— Instrucciones de trabajo —
Retoma el relato sobre el cuadro de la virgen y el niño y continúalo a partir de su última frase.

— Texto seleccionado —
Rev. argent. cardiol. vol.81 no.2 Ciudad Autónoma de Buenos Aires mar./abr. 2013

 

ILUSTRACIÓN

¿Bartolomé Murillo? (Sevilla, 1617-Sevilla, 1682)
El extravío imaginado

 

Buenos Aires. El sol mayor del mediodía sofocaba. En pleno centro de la ciudad ingresar al viejo edificio de altos techos fue un aliciente para mi piel tórrida. Subí. El consultorio de Orlando Carnovale tenía un estar amplio. Me atrapó un cuadro en el extremo de la sala de espera. Una virgen y un niño sin ningún atisbo divino. Una imagen terrenal exenta de símbolos que sin embargo representaba al mundo de los dioses.
-¿Qué miras? -me delató mi amigo.
-Estilo barroco, ¿Caravaggio? -contesté sorprendido de la afirmación contundente que emitía.
-¿Por qué te parece?
Mientras me acercaba a ver si visualizaba alguna firma deslicé: -la temática real para representar lo divino, el fondo oscuro, las expresiones en los rostros.
-Lo traje de Rusia hace mucho tiempo. Logré que lo restauraran.
Cada vez que volvía al lugar la atracción de esas facciones me impulsaban la mirada desde un abismo que yacía en mi centro anímico. Ese halo misterioso no dejaba que me alejara. Me desprendía de su vista con un pesar incomprendido.
Una tarde, Orlando, con un afecto adivinado en la voz, sin prólogo y escueto, decidió otro destino para la obra. -Es tuyo.

— Entradas proporcionadas —

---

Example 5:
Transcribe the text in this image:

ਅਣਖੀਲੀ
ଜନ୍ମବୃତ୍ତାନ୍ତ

— Respuesta del ejercicio —
Me excusé agradeciendo. Él insistió pero nunca lo trasladé. Un año después al regresar de un viaje hallé el cuadro en mi despacho. Protegido por un paño azul lo desvestía para mirarlo largamente con la convicción de que debía hallarle sentido al extravío que yo avizoraba en él. Un espejo de mi alma. Entonces decidí introducirme en su misterio. Desandar el olvido carente de toda armadura que no fuese el propio pincel del anónimo pintor.
Debía ir detrás de la memoria. A esa morada donde la realidad se sustenta en la imaginación y lo cierto son apenas unas clavijas donde se ancla el andamiaje de la magia que nos devuelve lo sucedido al hoy. Era evidente que el barroco se manifestaba en el cuadro, si bien en un peldaño inferior a la fuerza del dramatismo que imponía en el trazo Michelangelo Merisi (1571-1610), apodado Caravaggio por su lugar de nacimiento. Esta diferencia podría ubicar a la obra entre sus seguidores. Pero... ¿quién de ellos?


"Imagen de la Virgen y el Niño", 55 × 71 cm. Obra recobrada en 2012. Bartolomé Murillo

La lista es vasta. Giovanni Baglione, Giovan Battista Caracciolo (Battistello), Hendrick van Somer, Leonella Spada, Mattia Pretti, Orazio Borgianni, Orazio Riminal-di, Simon Vouet, Tomasso Salini, Valentin de Boulogne, Bartolomeo Cavarozzi, Orazio Gentileschi y su hija Artemisa, la única mujer reconocida como artista en el siglo XVII. Uno de estos, Jusepe de Ribera, apodado lo spagnoletto, introdujo el espíritu caravaggista en España influenciando a Francisco Zurbarán y Bartolomé Murillo.
El estilo de Caravaggio era evidente. Se vislumbraba en la fuerza con que imponía su arte desde las entrañas. Transmisión pura de su sangre voluptuosa y violenta, fruto de una personalidad entramada en reyertas, huidas y extravíos. Protegido por autoridades eclesiásticas no desistió en pintar a las divinidades con la consideración terrenal de los mortales. Jamás renunció a que sus madonnas y santos pudieran estar libres del deterioro del tiempo y de las circunstancias terrenales, de sufrimientos y angustias que rondan a los mortales. La "Muerte de la Virgen" (1604) con su abdomen hinchado y las piernas desnudas es la denuncia más lograda del artista en su vocación de hacer bajar los dioses a la tierra, sobre todo si el modelo era una reconocida prostituta.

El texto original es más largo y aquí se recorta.